I haven’t read the first two books, but I get the impression that they are quite focused, at least compared with the later ones. As events roll on, though, characters drift apart and the narrative follows them all to an extent, branching and sub-branching into a great muddy delta where the flow of events slows drastically. In A Feast For Crows there are six main point-of-view characters, of whom only one (Cersei) has an identifiable rise-and-fall narrative arc. The other strands either meander aimlessly, or stop halfway through, or both. This is not a weakness of the book. The reader needs to come through any initial frustration and reach the realisation that the narrative is no longer the point, if it ever was. The point is the characters’ futility as they attempt to construct their own narratives in a world that is not built for them — a world that has indeed been largely wrecked by those attempts.

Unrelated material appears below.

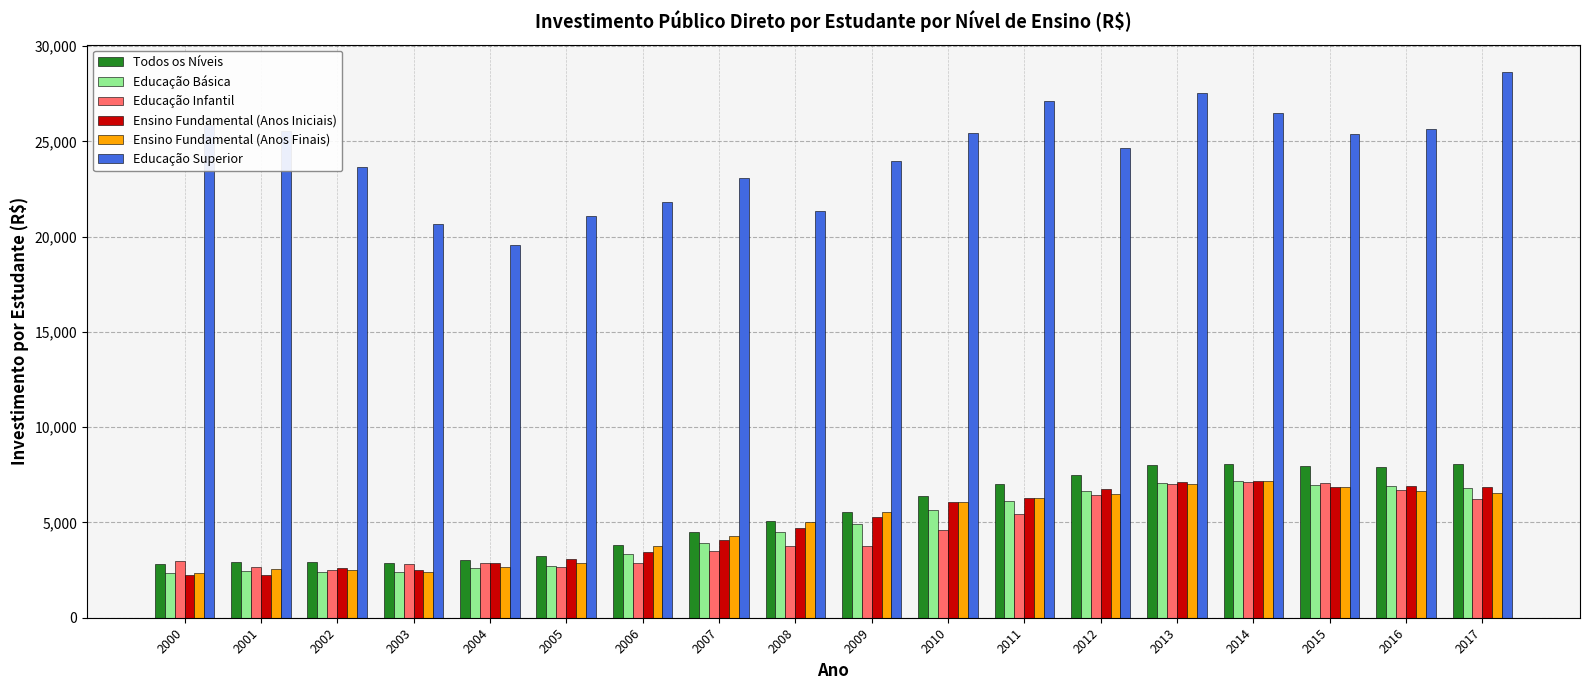

What is the minimum value for Ensino Fundamental (Anos Finais)?

2366.9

The Feast for Crows chapters set on the Iron Islands, peripheral to other events, are fine cauldron literature. We see them from three different viewpoints, all somewhat mad, all making plans, all of which are swept away by events entirely out of their control. It’s almost a shame that those characters meet up with the main plot in the next book — I’d have been happy to read “meanwhile on the Iron Islands” vignettes throughout it with only thematic bearing on anything else.

A Dance For Dragons reads a little less cauldron-like for the most part, but the way it ends belies that. A Feast For Crows could neatly be subtitled “Cersei’s Regency”, but there’s no one chain of events that tidily delineates its successor. It ends with everything unresolved, Dany wandering in the wilderness, various armies reported lost in the snow, Jon on a knife-edge (or dagger point). Almost no one has the good grace to die in either book, in contrast to A Storm Of Swords which says goodbye to 80+ named characters.

This is why I’m miffed to read some of these Tumblr theories that various characters are going to turn out to be secret Targaryens and team up and start riding dragons and uniting Westeros in a fight against the evil Others. In a series of books characterised by intrigue and plotting, where’s the intrigue in the rise of a clear messiah who everyone has no choice but to acknowledge? It would be a retreat from whatever the books currently are into more conventional fantasy, and a retreat out of the cauldron into more conventional story.

What about I Like To Move It Move It? Classic cauldron literature as well. Here’s a man asking a woman to dance. Does she say yes? Does she say no? No: the whole endeavour dissolves into a repeating, irresistible eleven-note synth riff, rendering the question redundant. As it should: the dancefloor is itself a cauldron, and it is no place for triteness or simplicity.